═════ Source document
TreeSitter.jl icon indicating copy to clipboard operation
TreeSitter.jl copied to clipboard

Parametrize Nodes and add tree printing

Open kskyten opened this issue 4 years ago • 5 comments

This adds pretty printing from AbstractTrees and makes it possible to dispatch on nodes as they have distinct types now. Should we parametrize by the language as well? The tests break as they are currently dependent on the printing of the trees, but I wanted to get your thoughts first.

kskyten avatar Jan 07 '21 10:01 kskyten

Hi @kskyten thanks for the PR. I'm happy with leveraging AbstractTrees for printing.

Could you outline the use case for parameterising on node type? I assume it's for allowing multiple dispatch on nodes, eg

f(n::Node{:for}) = ...
f(n::Node{:while}) = ...
# etc...

rather than hard coding conditional branches? It would be more ergonomic perhaps, though may (possibly) cause some type-instability issues due to all the nodes having differing types and the potential associated runtime hit during traversal. Probably best to leave language parameter out of the equation for now until we are decided on whether node type parameterisation is the right thing to do.

(As you can probably tell by the lack of activity in this repo I've not had much time recently to work on it, but I'm fine with discussing things/answering questions about things.)

MichaelHatherly avatar Jan 07 '21 10:01 MichaelHatherly

Yes, parametrising is for multiple dispatch. I find multiple dispatch is a very nice way of dealing with ASTs.Good point about the type-instability. I hadn't thought of the performance implications. I should see how it is done in https://github.com/julia-vscode/CSTParser.jl.
══════════
═════ Dataset content
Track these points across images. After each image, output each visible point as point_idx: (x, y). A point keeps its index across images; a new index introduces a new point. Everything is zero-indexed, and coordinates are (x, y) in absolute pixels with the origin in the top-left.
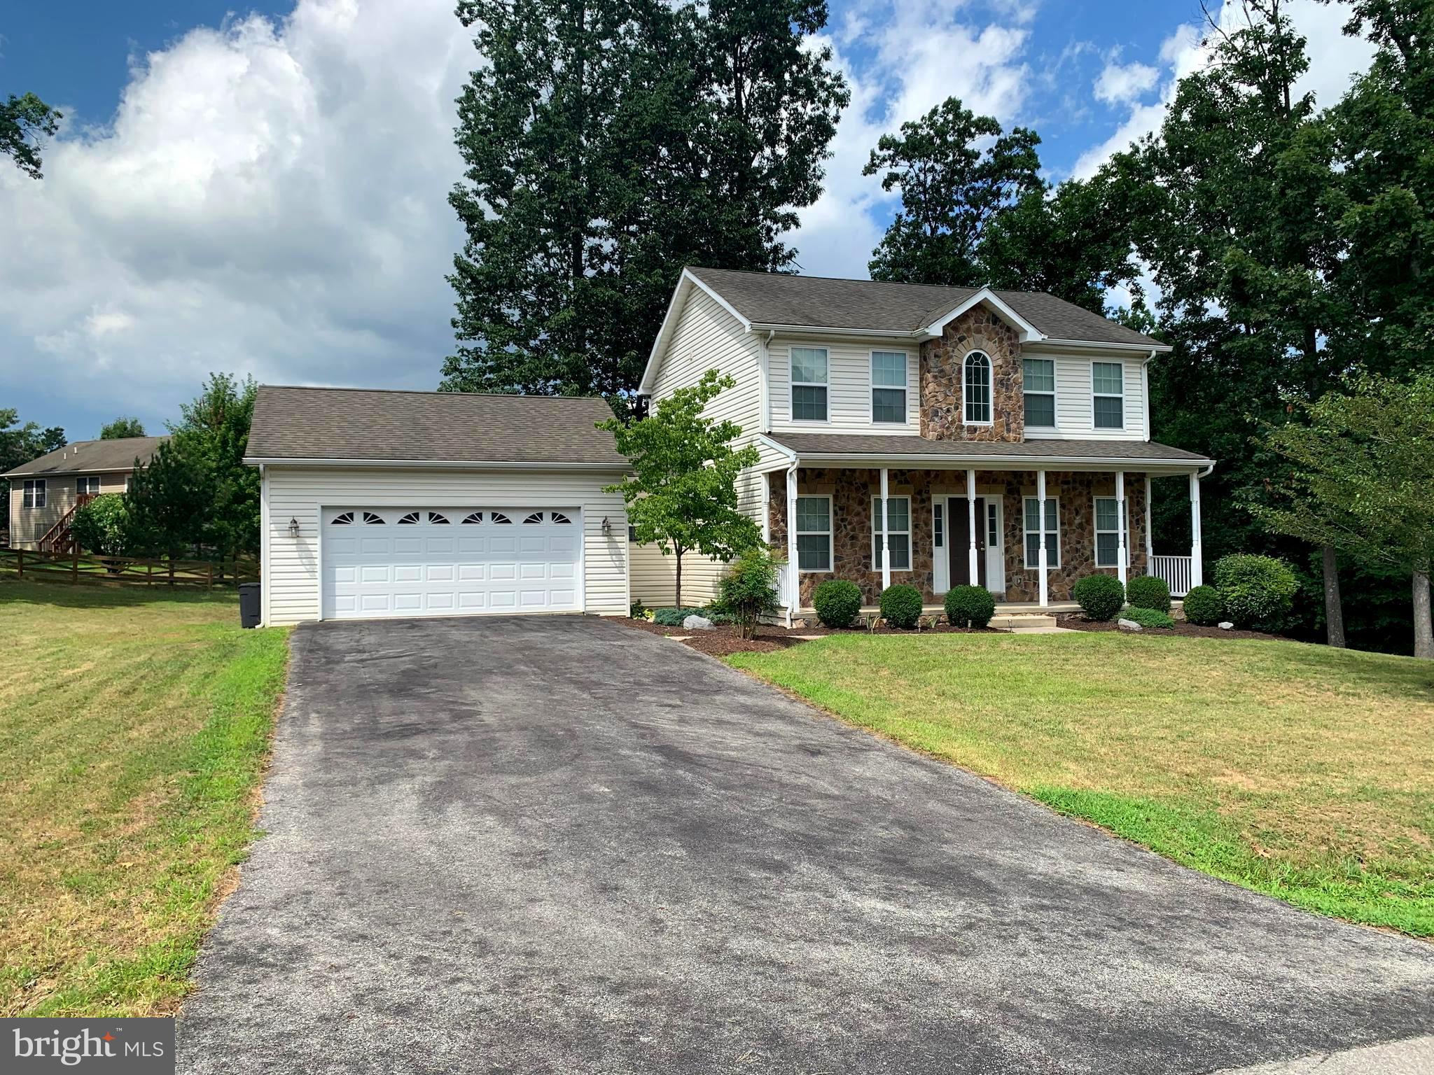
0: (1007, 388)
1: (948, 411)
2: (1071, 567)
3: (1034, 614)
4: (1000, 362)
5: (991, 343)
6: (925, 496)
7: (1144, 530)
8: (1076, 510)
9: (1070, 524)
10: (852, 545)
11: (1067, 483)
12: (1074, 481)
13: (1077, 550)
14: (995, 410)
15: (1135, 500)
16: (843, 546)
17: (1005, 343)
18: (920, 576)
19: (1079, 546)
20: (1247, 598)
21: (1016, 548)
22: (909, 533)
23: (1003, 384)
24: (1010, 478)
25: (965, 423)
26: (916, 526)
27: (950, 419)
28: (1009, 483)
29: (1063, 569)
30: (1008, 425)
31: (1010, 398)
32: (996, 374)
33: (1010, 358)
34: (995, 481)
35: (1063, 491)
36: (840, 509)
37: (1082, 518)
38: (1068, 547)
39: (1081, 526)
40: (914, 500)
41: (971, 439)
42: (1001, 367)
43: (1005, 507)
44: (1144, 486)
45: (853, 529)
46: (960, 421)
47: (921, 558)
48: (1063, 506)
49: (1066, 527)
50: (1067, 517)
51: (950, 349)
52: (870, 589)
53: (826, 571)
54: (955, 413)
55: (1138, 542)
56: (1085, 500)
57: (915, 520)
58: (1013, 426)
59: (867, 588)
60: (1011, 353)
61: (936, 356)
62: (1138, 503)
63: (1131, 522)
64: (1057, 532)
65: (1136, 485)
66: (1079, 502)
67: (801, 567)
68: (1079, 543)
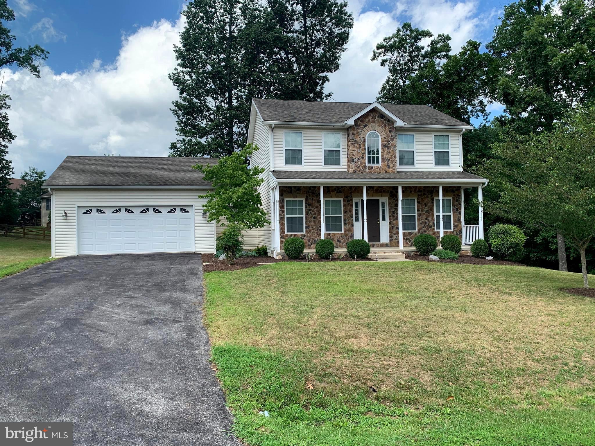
0: (388, 148)
1: (359, 159)
2: (423, 231)
3: (395, 252)
4: (384, 136)
5: (380, 128)
6: (349, 198)
7: (460, 213)
8: (425, 204)
9: (422, 211)
10: (314, 221)
11: (421, 191)
12: (424, 190)
13: (426, 223)
14: (382, 158)
15: (456, 199)
16: (310, 222)
17: (387, 127)
18: (347, 235)
19: (426, 221)
20: (500, 245)
21: (394, 222)
22: (342, 215)
23: (386, 146)
24: (392, 190)
25: (367, 164)
26: (345, 212)
27: (359, 163)
28: (391, 192)
29: (419, 232)
30: (388, 165)
31: (390, 152)
32: (382, 142)
33: (390, 134)
34: (384, 191)
35: (418, 195)
36: (308, 205)
37: (428, 208)
38: (421, 221)
39: (427, 211)
40: (344, 201)
41: (370, 172)
42: (385, 138)
43: (389, 203)
44: (460, 193)
45: (315, 214)
46: (365, 164)
47: (348, 227)
48: (418, 202)
49: (420, 212)
50: (420, 207)
51: (359, 131)
53: (302, 233)
54: (362, 160)
55: (457, 219)
56: (429, 199)
57: (345, 209)
58: (391, 165)
60: (390, 131)
61: (353, 134)
62: (457, 201)
63: (453, 209)
64: (416, 215)
65: (456, 192)
66: (426, 200)
67: (287, 231)
68: (426, 219)
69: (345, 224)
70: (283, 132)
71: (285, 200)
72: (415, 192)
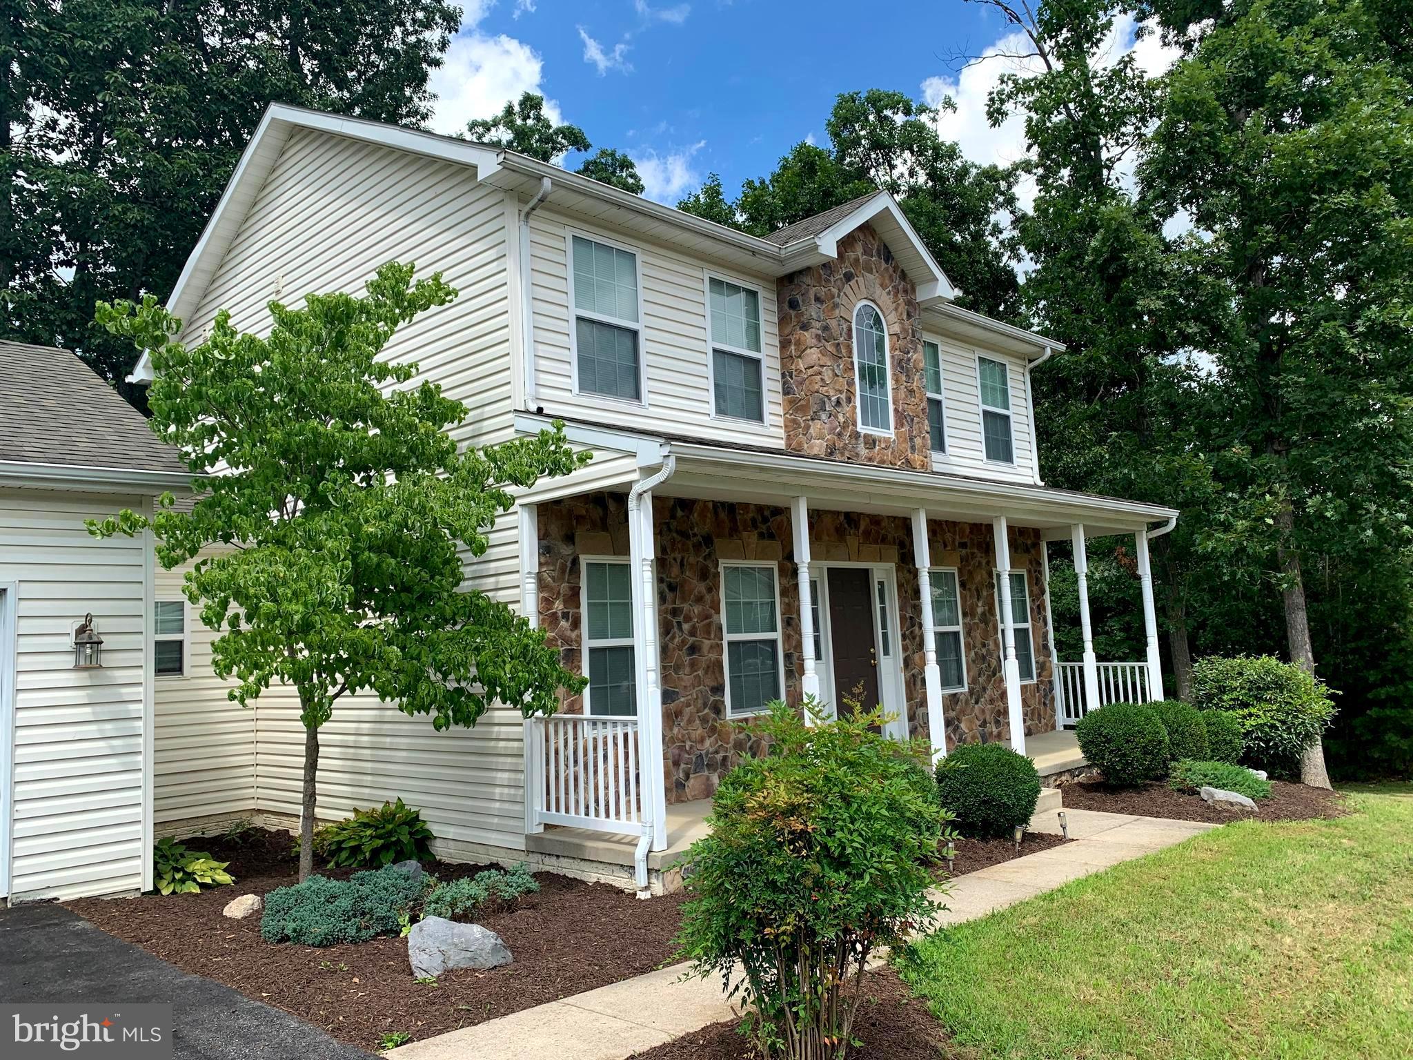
0: (906, 375)
1: (838, 403)
2: (979, 688)
4: (896, 329)
5: (884, 294)
7: (1045, 622)
8: (977, 590)
9: (973, 615)
10: (693, 665)
12: (973, 543)
13: (985, 658)
14: (896, 410)
15: (1034, 575)
16: (677, 668)
17: (901, 298)
19: (986, 651)
21: (917, 656)
22: (779, 636)
23: (902, 367)
25: (861, 428)
26: (787, 623)
27: (842, 419)
28: (902, 544)
29: (971, 691)
30: (911, 439)
32: (893, 349)
33: (907, 325)
34: (884, 540)
35: (961, 560)
37: (984, 604)
38: (973, 653)
39: (983, 615)
40: (780, 572)
42: (898, 337)
43: (900, 586)
44: (1039, 553)
45: (693, 633)
46: (855, 423)
48: (963, 585)
49: (969, 620)
50: (968, 602)
51: (835, 290)
52: (725, 759)
54: (848, 409)
55: (1041, 642)
56: (984, 574)
57: (786, 609)
58: (919, 442)
59: (719, 757)
60: (909, 316)
61: (817, 299)
62: (1038, 581)
63: (1032, 610)
64: (959, 628)
65: (1034, 552)
66: (979, 578)
68: (984, 645)
69: (786, 672)
70: (569, 233)
71: (584, 560)
72: (954, 548)
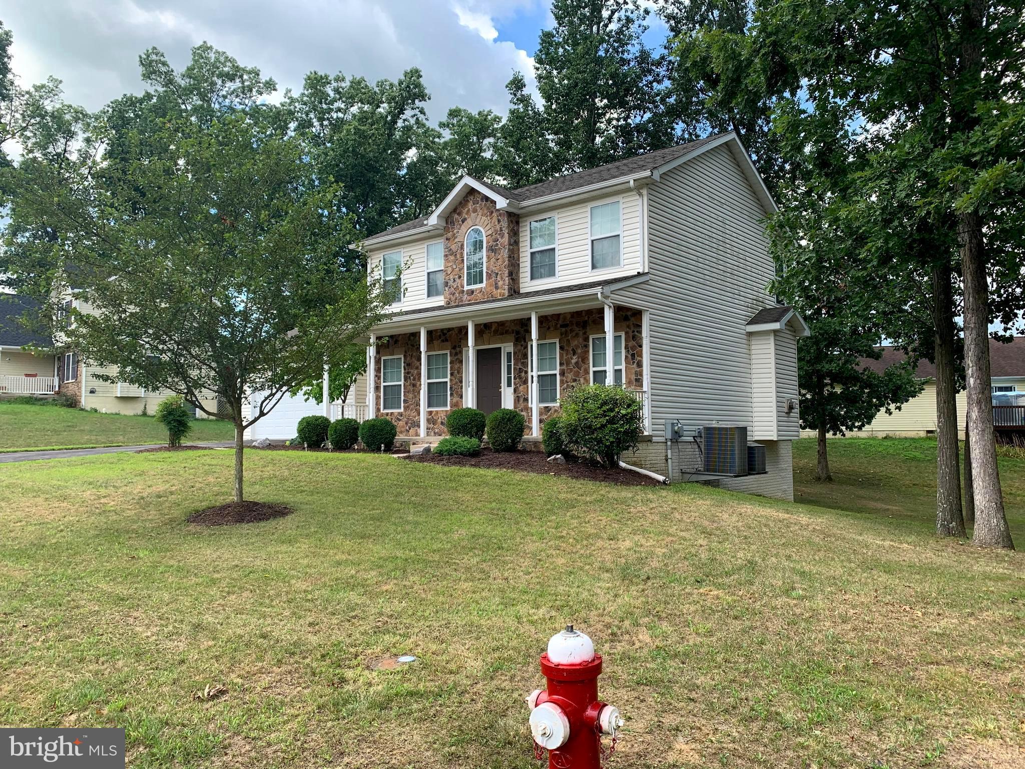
0: (495, 253)
1: (455, 280)
4: (490, 232)
5: (484, 218)
6: (458, 349)
7: (639, 364)
8: (573, 350)
9: (568, 363)
11: (566, 325)
12: (572, 323)
14: (487, 273)
15: (631, 334)
17: (495, 215)
21: (521, 388)
22: (449, 380)
23: (492, 250)
24: (518, 328)
25: (465, 288)
26: (452, 374)
28: (518, 333)
30: (496, 284)
31: (497, 260)
32: (488, 242)
33: (498, 227)
34: (507, 332)
35: (562, 334)
36: (408, 365)
37: (579, 357)
38: (565, 386)
39: (577, 363)
40: (452, 354)
42: (491, 235)
45: (414, 380)
46: (463, 287)
47: (455, 399)
48: (561, 348)
49: (564, 367)
50: (565, 357)
51: (456, 231)
55: (633, 377)
56: (581, 340)
58: (500, 283)
60: (499, 221)
62: (634, 337)
63: (626, 357)
64: (558, 372)
65: (632, 319)
66: (576, 343)
67: (385, 408)
68: (575, 380)
69: (451, 395)
71: (383, 358)
72: (556, 329)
══════════
▶ **What you will do**:
1. Print out the TreeSitter.jl pull request thread word for word, everything from "(As you can" down to "done in https://github.com/julia-vscode/CSTParser.jl.".
2. Carry on the TreeSitter.jl pull request thread, picking up right after its last sentence.

▶ **Exercise results**:
1.
(As you can probably tell by the lack of activity in this repo I've not had much time recently to work on it, but I'm fine with discussing things/answering questions about things.)

MichaelHatherly avatar Jan 07 '21 10:01 MichaelHatherly

Yes, parametrising is for multiple dispatch. I find multiple dispatch is a very nice way of dealing with ASTs.Good point about the type-instability. I hadn't thought of the performance implications. I should see how it is done in https://github.com/julia-vscode/CSTParser.jl.

2.
kskyten avatar Jan 07 '21 11:01 kskyten

I hadn't thought of the performance implications. I should see how it is done in https://github.com/julia-vscode/CSTParser.jl.

I think CST used to use a EXPR{HEAD} implementation, or something similar. But from what's currently there it looks like there is no parameter now. Not 100% sure on its history though.

MichaelHatherly avatar Jan 07 '21 11:01 MichaelHatherly

It can have a noticeable impact on runtime if you're iterating over a collection of parameterised nodes where each parameter isn't statically known, which will result in dynamic dispatch, though sometimes if the parameter set is small and known Julia does some union splitting for us. I doubt that would be the case with Symbol parameters, but the only way to actually know is some benchmarking.

MichaelHatherly avatar Jan 07 '21 11:01 MichaelHatherly

For what it's worth, the parser which is now the default in Julia, JuliaSyntax.jl, does not parameterize nodes for performance reasons

From the documentation about the Kind struct (emphasis added)

Kind is a type tag for specifying the type of tokens and interior nodes of a syntax tree. Abstractly, this tag is used to define our own sum types for syntax tree nodes. We do this explicitly outside the Julia type system because (a) Julia doesn't have sum types and (b) we want concrete data structures which are unityped from the Julia compiler's point of view, for efficiency.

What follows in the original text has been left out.